Over three days at the town’s central cafe – Mohammed’s centre of operations – I saw for myself that it was exactly as he told me: everyone did in fact believe in invisible, fire-based djinns who wander the town speaking Syriac, a dialect of Middle Aramaic that has been extinct for centuries. These djinns, it seemed, could do anything: from snidely controlling your thoughts (paranoid schizophrenia) to shrinking themselves down and lodging themselves in your prostrate (erectile dysfunction). Within a few hours of my first day, I had heard enough about them that their presence felt perfectly ordinary, mundane, unremarkable. It did not strike me as particularly strange that bachelors live in fear of wedding-night impotence caused by a supernatural “knot” commissioned by their enemies, tied by some evil “sheikh” who knows all the fail-proof hexes by heart.
Other, less mystical things perplexed me more. Why did people in Mut, unlike most anyone else in millennial Egypt, love Bollywood films so much? How did they not realise that the childish violence broadcast by World Wrestling Entertainment is all staged? And why did everyone I met apart from Mohammed’s few friends give me the same look I got from the midget in the Mao suit at the bus station? Divine retribution, perhaps: for the three-day duration of my stay, the remote Orientals taught the Cairene Orientalist that they distrusted and despised him more than he could ever mystify or objectify them.
The look trailed me everywhere, from the cigarette kiosk to the town’s sole kebab restaurant, in the dark, empty internet cafe with straw seats so shaky and uncomfortable you could barely sit on them, on sleepy street corners and in bustling corner shops. It identified me as precisely what I was: a westernised Cairene dissatisfied with bland Egyptian food, the discomforts of my filthy one-star hotel, the lack of activities beyond worship and shisha, the absence of women from social space, the hopelessness of culture and art, the insularity – the terrible, terrible ordinariness of life.

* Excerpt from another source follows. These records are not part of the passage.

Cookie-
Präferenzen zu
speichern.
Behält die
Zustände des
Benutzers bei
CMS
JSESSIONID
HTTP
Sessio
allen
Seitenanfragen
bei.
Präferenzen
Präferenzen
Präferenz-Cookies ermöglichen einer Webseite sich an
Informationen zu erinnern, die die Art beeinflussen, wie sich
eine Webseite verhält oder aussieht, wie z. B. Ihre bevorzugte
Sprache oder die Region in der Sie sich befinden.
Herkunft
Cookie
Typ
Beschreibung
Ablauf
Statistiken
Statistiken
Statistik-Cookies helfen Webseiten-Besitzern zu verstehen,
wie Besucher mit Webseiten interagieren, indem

In the end only the Asian-looking straw hats on the heads of farmers – utterly unlike anything traditional anywhere in Egypt – struck me as in any way noteworthy. The landscape was no doubt distinct (even in autumn, daytime heat was unbearable), but the streets themselves looked so indistinguishable from a Nile Delta town that whenever I went out for a walk I headed reflexively for the nonexistent corniche. And talking expansively with Mohammed (there was nothing else to do), I came to see just how badly he had been disillusioned as well.

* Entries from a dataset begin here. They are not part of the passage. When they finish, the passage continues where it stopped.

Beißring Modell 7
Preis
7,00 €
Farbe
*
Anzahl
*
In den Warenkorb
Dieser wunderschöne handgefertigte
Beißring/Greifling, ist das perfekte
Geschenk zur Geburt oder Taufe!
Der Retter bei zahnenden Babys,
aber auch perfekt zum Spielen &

Mohammed hoped that spirit possession might turn out to be a partially viable alternative or supplement to the increasingly prevalent biomedical model of mental illness. Then the “sheikh” who was providing him with information, a Tramadol addict continually using needles on his own arms, came up with a new method of exorcism, one inspired by Mohammed’s modern medical presence: instead of beating his patients up, splashing them with water blessed by the Quran or simply breathing the verses onto their head, he would henceforth write the relevant verses on paper in gazelle’s blood, then soak that paper in tap water, then inject the possessed with the resulting solution.

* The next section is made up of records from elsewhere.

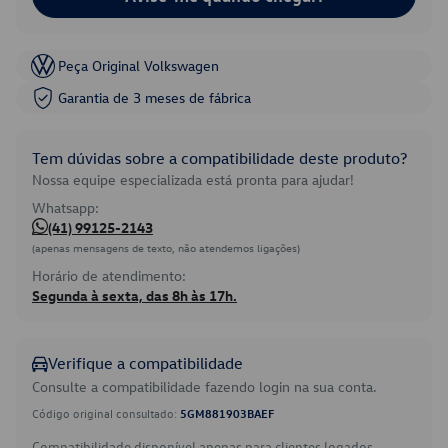
Peça Original Volkswagen
Garantia de 3 meses de fábrica
Tem dúvidas sobre a compatibilidade deste produto?
Nossa equipe especializada está pronta para ajudar!
Whatsapp:
(41) 99125-2143
(apenas mensagens de texto, não atendemos ligações)
Horário de atendimento:
Segunda à sexta, das 8h às 17h.
Verifique a compatibilidade
Consulte a compatibilidade fazendo login na sua conta.
Código original consultado:
5GM881903BAEF
Compatibilidade disponível apenas para clientes logados.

A handful of madmen roamed the city freely – well fed, muttering about djinns, occasionally solicited for sex. But the truly memorable characters in Mut were the same ones you might encounter anywhere. On my last day, one of Mohammed’s case studies, a lost soul in his mid-fifties, approached our table at the cafe, looking more or less presentable. Everyone invited him to join in for a drink, but he did not oblige. Instead he stood there with a tortured expression on his face. “You want me to sit with you, do you?” he said. “How many cockroaches are you?”